I could not count the amount of times that I have been asked this question. As a teenager I would often snap back with “I’m from Petersham” to which they would say “haha, no but where are you really from?”. So I state my nationalities and have gotten some frustrating responses like: “oh you don’t look it”, “how does that work?”, “I’ve been to India you should go, you would love it there”,“how come you don’t speak the language?”, “you're not sure? have you done ancestry.com?”
Or my favourite “Oh so you're less than a quarter then?”
Why do you carve me up into little pieces, fragments with edges and borders, like the borders that run in between countries and cities and streets and homes? I wonder what my genealogy would say, percentage wise, but does it really matter?
It is really not that simple. My mother's eyes are green, my brother’s are blue and they both have much lighter skin than me. I used to think I looked so different to them, but I see it in the way we walk, the way we smile. Maybe I’d speak Hindi if it wasn’t for the White Australia Policy during my mum’s upbringing, and her hiding the fact that she is part Indian. Maybe if there wasn’t so much stigma attached to being ‘half-caste’ my dad would have felt more comfortable and proud to speak to us in Cantonese in Australia. Shit, while we’re at it maybe if this country wasn’t founded on genocide and wasn’t so hell bent on making that history wash away I would speak one or more Aboriginal languages.

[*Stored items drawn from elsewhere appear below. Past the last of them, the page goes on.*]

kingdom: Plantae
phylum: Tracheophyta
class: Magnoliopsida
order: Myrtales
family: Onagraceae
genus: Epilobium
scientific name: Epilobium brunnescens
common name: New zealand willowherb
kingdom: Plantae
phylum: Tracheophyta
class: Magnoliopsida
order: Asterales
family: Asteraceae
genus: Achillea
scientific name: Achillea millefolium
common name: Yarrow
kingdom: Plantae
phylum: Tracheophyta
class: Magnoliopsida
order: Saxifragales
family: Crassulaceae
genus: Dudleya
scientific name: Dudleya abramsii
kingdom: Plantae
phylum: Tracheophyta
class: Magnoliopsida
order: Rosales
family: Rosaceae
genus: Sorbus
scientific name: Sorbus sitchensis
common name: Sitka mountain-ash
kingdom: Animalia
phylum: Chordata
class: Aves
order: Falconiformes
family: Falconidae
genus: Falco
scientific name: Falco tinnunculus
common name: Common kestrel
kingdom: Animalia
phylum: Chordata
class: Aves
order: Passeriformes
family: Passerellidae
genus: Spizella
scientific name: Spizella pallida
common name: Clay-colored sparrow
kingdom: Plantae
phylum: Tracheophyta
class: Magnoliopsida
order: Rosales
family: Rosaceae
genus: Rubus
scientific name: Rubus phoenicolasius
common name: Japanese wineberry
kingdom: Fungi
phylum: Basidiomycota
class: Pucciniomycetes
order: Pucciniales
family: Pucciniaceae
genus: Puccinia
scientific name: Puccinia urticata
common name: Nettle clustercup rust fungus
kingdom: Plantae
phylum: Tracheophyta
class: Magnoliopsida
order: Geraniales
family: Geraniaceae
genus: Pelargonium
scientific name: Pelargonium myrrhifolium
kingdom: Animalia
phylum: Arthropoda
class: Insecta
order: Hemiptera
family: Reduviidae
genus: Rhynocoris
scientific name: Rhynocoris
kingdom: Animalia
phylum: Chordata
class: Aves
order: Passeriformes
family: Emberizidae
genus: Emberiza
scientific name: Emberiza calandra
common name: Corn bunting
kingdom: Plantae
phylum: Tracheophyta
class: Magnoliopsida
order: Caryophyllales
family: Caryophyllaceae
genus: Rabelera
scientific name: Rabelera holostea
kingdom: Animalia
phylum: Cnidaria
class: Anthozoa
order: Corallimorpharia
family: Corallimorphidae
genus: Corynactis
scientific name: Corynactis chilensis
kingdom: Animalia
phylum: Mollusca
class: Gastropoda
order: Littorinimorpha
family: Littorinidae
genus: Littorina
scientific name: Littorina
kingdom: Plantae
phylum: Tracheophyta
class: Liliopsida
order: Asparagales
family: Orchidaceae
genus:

I carve a border right down the centre of my hairline now. A middle part. Where the Eastern and Western hemispheres join. I used to wear my hair like that in primary school with a bindi sometimes, but decided to do otherwise in high school – I wanted to blend in. A number of times I would hear people I called friends say “there are so many asians here”, clearly displeased. “You know that I’m asian right?”, I would say... “oh but you're a good asian”, a “good asian”, one with a bit of white and who speaks English, with an Australian accent I suppose… one who does a better job at blending in.
I think of my great grandfather, a freedom fighter in the Gandhi movement; my great grandmother, a Suffragette; my grandfather, the English seaman; my grandfather, the Hindi mathematician; and my grandmother, who taught me Chinese calligraphy – how to write my name in black ink characters – in just a few swift strokes. I think of how I’d hear the clinking of Mahjong and watch in awe as the women spoke loudly in Cantonese, none of which I could understand, but most of which I could interpret. I think of my Nanna reading me poetry while we listened to her classical cassettes. She had a certain appreciation for nature, art and words, that I admired.
That I still do.
That’s where I’m from.
My ancestry and my nurture. Beyond that there are only two other ways that I could think to answer this question. That I come from the stars… or simply that I grew up on Gadigal land of the Eora Nation, in Petersham, Sydney, Australia.